Следующая история записана И.Ю. Назаровой со списка десятиклассника Академической гимназии Петербурга Ильи: «История про Свина. (Примечание собирателя: Ударение в имени в этом падеже на последний слог). На одной из панковских квартир (так называемых флэтов) устроилась на ночлег большая панковская тусовка, квартира тоже была панковская, в общем, панки в ней жили. И в этой квартире все было, ну как вообще у панков, в общем, все грязное, рваное, ломаное, оплеванное, но вина там, водки было много, и все там были пьяные в дерьмо, ну панки все-таки, в общем, один из них, мелкий такой, его никто не знал, Чмырь его, кажется, звали. Он, в общем, взял бутылку, из которой пиво пил, и говорит, мол, чтобы наплевали туда все, ну, в общем, все наплевали, обхаркали, в общем, всю банку, а он берет и на руки все это себе выливает и мыться начинает, ну, в общем, на рожу себе все это дело намазывает, ну все, кто поменьше рангом, те сразу чуть не в шок, бля, ну умыться такой хуйней даже из панков не каждый сможет, ну так вот, а тогда Свин был не очень известным, ну, то есть, не таким известным, как сейчас, ну он, в общем, и говорит, что мол, ну это, хозяйке, говорит, что, мол, достань мне целый стакан, не битый. Ну она, как говорится, достала ему такой нормальный стакан, ну, такой, не очень большой, и, это самое, дет ему, типа, на – держи. Ну, он, в общем, взял нассал в него, и, блядь на хуй, выпил одним залпом всю эту свою, ну, как ее, бля, а, бля, мочу, и в общем, даже не поморщился, а тому, который себе харкотней рожу вымазал, тому, бля, Свин и говорит, что, мол, мы с тобой и есть настоящие панки, а они – хуйня одна. Вот такое дело было, бля. (Примечание собирателя: Свин был первый человек, который впервые в России начал применять и внедрять уриотерапию, поскольку после этого случая так называемое “посвящение в панки” происходило с обмазыванием лица посвящаемого слюной всех присутствующих при посвящении и употреблением посвящаемым некоторого количества мочи посвящаемого)».

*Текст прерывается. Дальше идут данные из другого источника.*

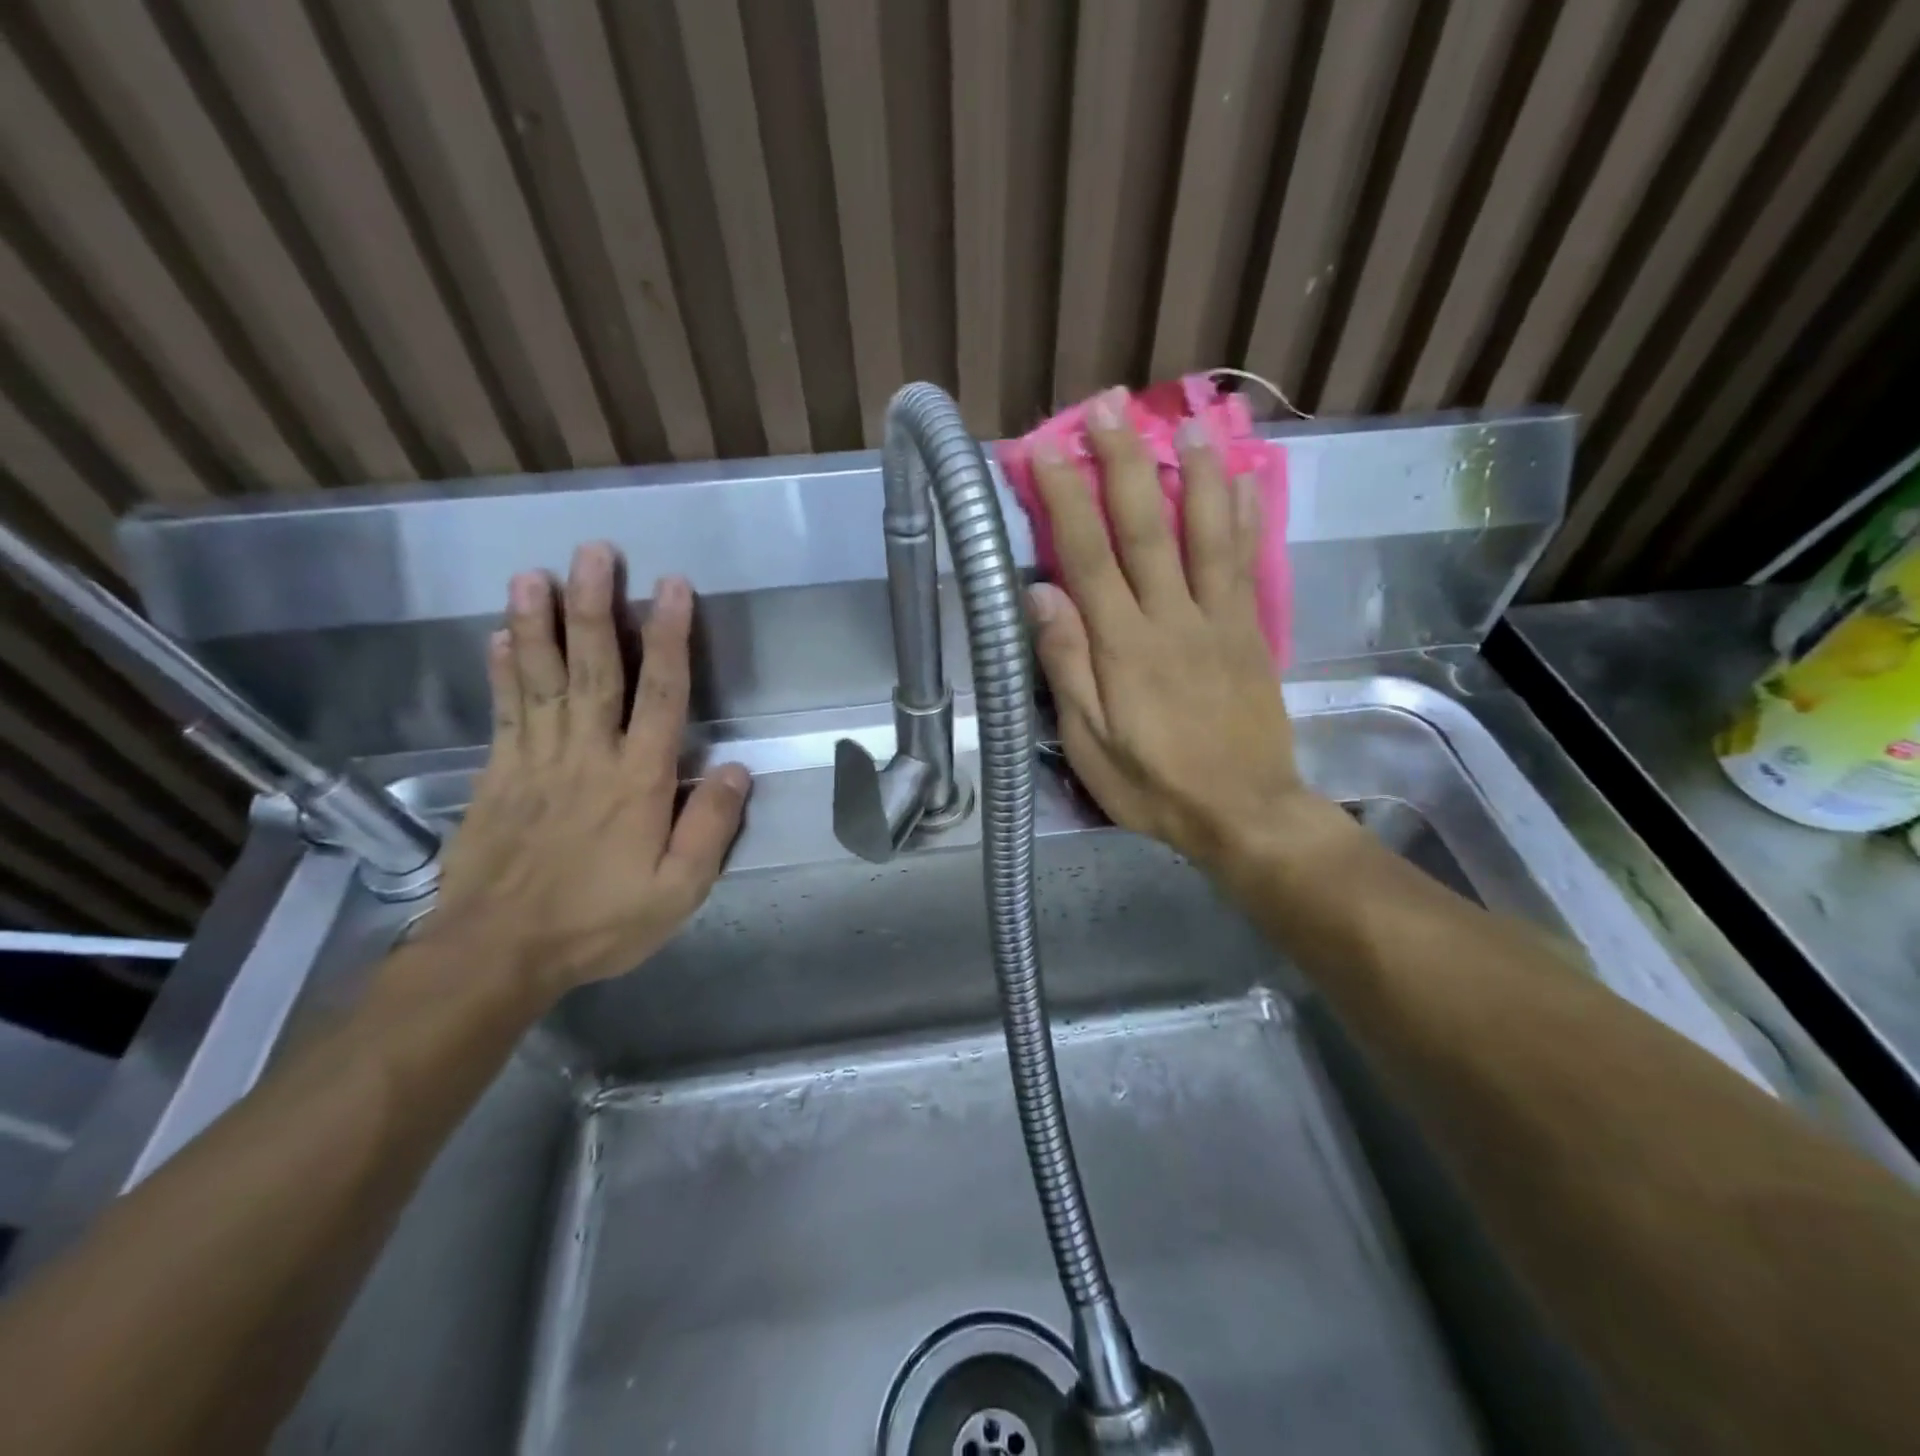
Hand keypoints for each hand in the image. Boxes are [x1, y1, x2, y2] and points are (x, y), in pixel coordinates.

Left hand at [424, 543, 748, 998]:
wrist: (497, 953)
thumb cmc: (599, 920)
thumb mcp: (677, 890)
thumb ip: (710, 827)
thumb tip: (737, 769)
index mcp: (638, 781)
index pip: (662, 695)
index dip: (670, 638)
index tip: (671, 588)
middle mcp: (588, 755)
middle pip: (596, 669)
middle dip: (597, 608)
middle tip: (594, 552)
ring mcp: (536, 761)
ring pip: (542, 679)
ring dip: (540, 623)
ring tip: (535, 574)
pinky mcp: (497, 775)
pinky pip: (504, 712)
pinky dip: (503, 671)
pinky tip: (500, 636)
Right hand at [1027, 390, 1319, 869]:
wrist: (1242, 811)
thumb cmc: (1153, 784)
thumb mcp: (1088, 742)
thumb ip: (1066, 665)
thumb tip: (1039, 593)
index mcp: (1123, 646)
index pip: (1088, 555)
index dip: (1066, 497)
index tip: (1046, 449)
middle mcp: (1171, 618)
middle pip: (1145, 528)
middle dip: (1122, 463)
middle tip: (1108, 406)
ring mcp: (1218, 621)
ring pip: (1205, 534)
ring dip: (1193, 473)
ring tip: (1185, 421)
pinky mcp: (1249, 633)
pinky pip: (1246, 566)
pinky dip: (1244, 520)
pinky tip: (1244, 482)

О лейтмотивах этих историй – говно, мусор, моча, блевотина – скатология. Эти мотивы становятся важнейшими в биографическом мифе Свина и активно эксплуатируются не только фольклором, но и прессой, и даже художественной литературой. Весьма частотны мотивы такого рода в песнях Панова.

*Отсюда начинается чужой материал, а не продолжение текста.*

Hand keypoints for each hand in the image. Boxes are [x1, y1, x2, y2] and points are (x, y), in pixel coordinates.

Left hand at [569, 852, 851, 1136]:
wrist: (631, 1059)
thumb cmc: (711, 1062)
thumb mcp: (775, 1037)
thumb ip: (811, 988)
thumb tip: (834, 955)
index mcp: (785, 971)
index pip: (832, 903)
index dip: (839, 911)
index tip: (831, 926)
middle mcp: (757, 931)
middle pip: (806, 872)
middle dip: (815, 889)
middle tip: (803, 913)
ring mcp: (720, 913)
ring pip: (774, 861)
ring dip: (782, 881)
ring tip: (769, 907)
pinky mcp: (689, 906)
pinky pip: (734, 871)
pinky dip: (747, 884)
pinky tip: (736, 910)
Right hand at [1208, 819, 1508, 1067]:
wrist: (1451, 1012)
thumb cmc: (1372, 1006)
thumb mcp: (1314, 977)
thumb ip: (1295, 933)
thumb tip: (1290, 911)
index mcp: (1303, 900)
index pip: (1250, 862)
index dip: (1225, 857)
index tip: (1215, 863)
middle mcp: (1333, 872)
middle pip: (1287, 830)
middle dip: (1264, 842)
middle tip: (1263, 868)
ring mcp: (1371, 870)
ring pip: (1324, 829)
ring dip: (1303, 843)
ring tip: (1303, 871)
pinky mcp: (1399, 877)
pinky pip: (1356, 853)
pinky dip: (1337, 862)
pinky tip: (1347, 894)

Что касается художественной литературой, то в биографический миф Свина был очень интересно воспроизведен в романе Владимира Сорокина «Тридцатая любовь Марины».

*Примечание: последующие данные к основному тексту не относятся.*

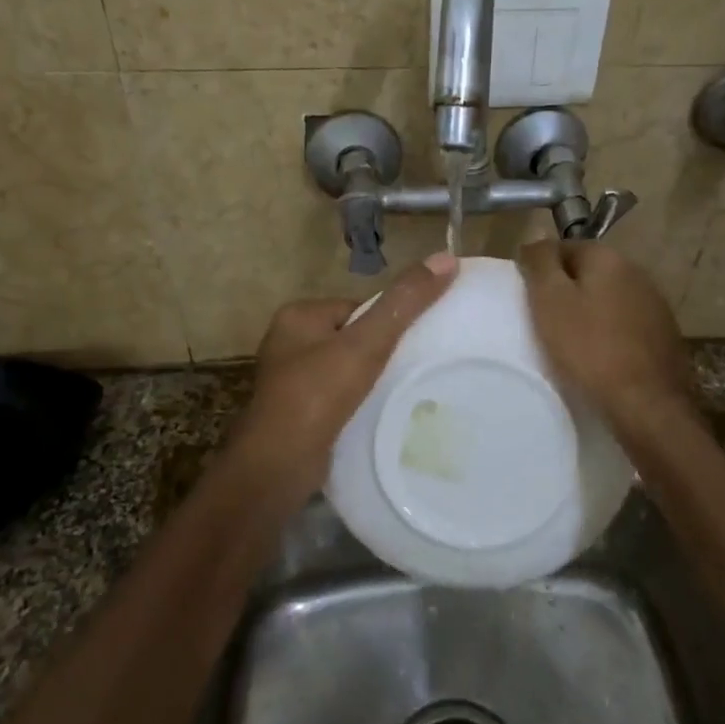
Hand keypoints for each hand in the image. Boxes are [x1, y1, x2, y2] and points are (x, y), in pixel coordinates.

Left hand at [236, 253, 459, 477]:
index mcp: (298, 316)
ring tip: (397, 395)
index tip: (413, 346)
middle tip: (410, 372)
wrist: (278, 465)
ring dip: (371, 381)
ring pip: (347, 370)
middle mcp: (289, 343)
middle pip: (354, 338)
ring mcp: (290, 381)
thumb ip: (404, 302)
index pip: (359, 308)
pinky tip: (375, 415)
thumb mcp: (367, 343)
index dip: (388, 324)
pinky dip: (357, 404)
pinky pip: (338, 397)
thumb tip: (447, 258)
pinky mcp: (297, 413)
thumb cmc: (318, 395)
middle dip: (380, 354)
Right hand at [517, 241, 695, 436]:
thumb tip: (535, 237)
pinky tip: (599, 353)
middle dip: (567, 287)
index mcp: (609, 258)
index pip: (566, 246)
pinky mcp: (664, 335)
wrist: (645, 402)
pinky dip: (609, 331)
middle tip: (543, 316)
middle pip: (590, 271)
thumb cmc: (589, 348)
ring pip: (610, 297)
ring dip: (590, 310)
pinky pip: (626, 323)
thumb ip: (541, 263)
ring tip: (569, 337)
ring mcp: (656, 304)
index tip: (527, 293)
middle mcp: (638, 272)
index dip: (542, 267)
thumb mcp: (550, 301)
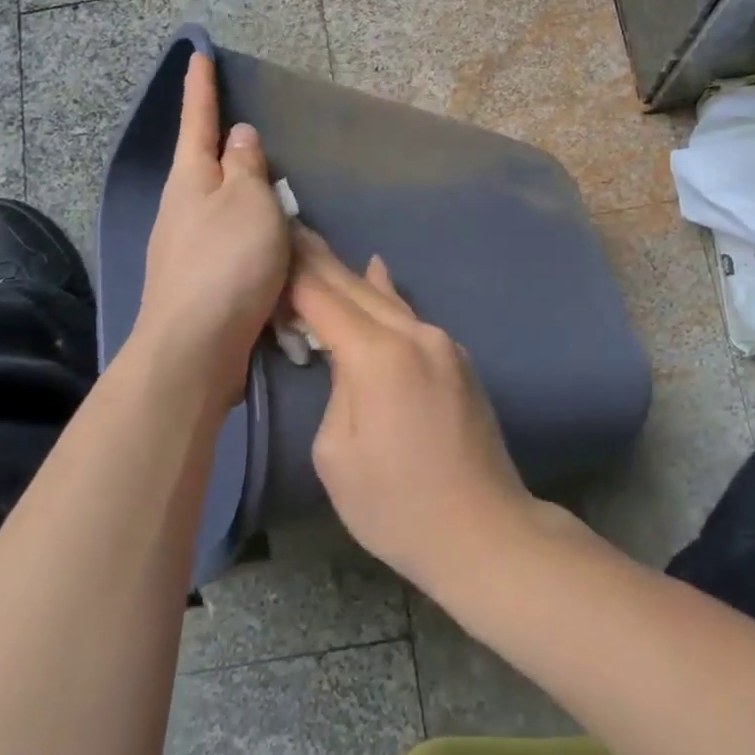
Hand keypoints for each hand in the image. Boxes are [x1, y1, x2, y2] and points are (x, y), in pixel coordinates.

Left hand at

Вместе с тем реальная биография Андрея Панова отнюдь не во всех моментах воплощает панковскую концепцию бытия. Здесь о противоречии жизни и мифа, о попытке создать миф вопреки реальности и, как следствие, об андеграундном сознании.

Свин. «Его <Олега Ковриги – Ю.Д.> фраза о Главном Петрушке Советского Союза ближе у истине, чем все поминальные речи, вместе взятые. “Мертвый клоун лучше, чем двое живых” <…> Видимо, грядет множество изданий и переизданий наследия покойного. Но последний – как смачный плевок, как предсмертная реприза, как последний день Помпеи. А Петрушка или “выдающийся петербургский музыкант” – это как кому. Главное – Настоящий. “Пейте с нами!” – я бы с ним выпил» (Коблов А. <Рецензия на: фАУ. Праздник Непослушания Или Последний День Помпеи> // FUZZ, 1999, № 1/2. С.52).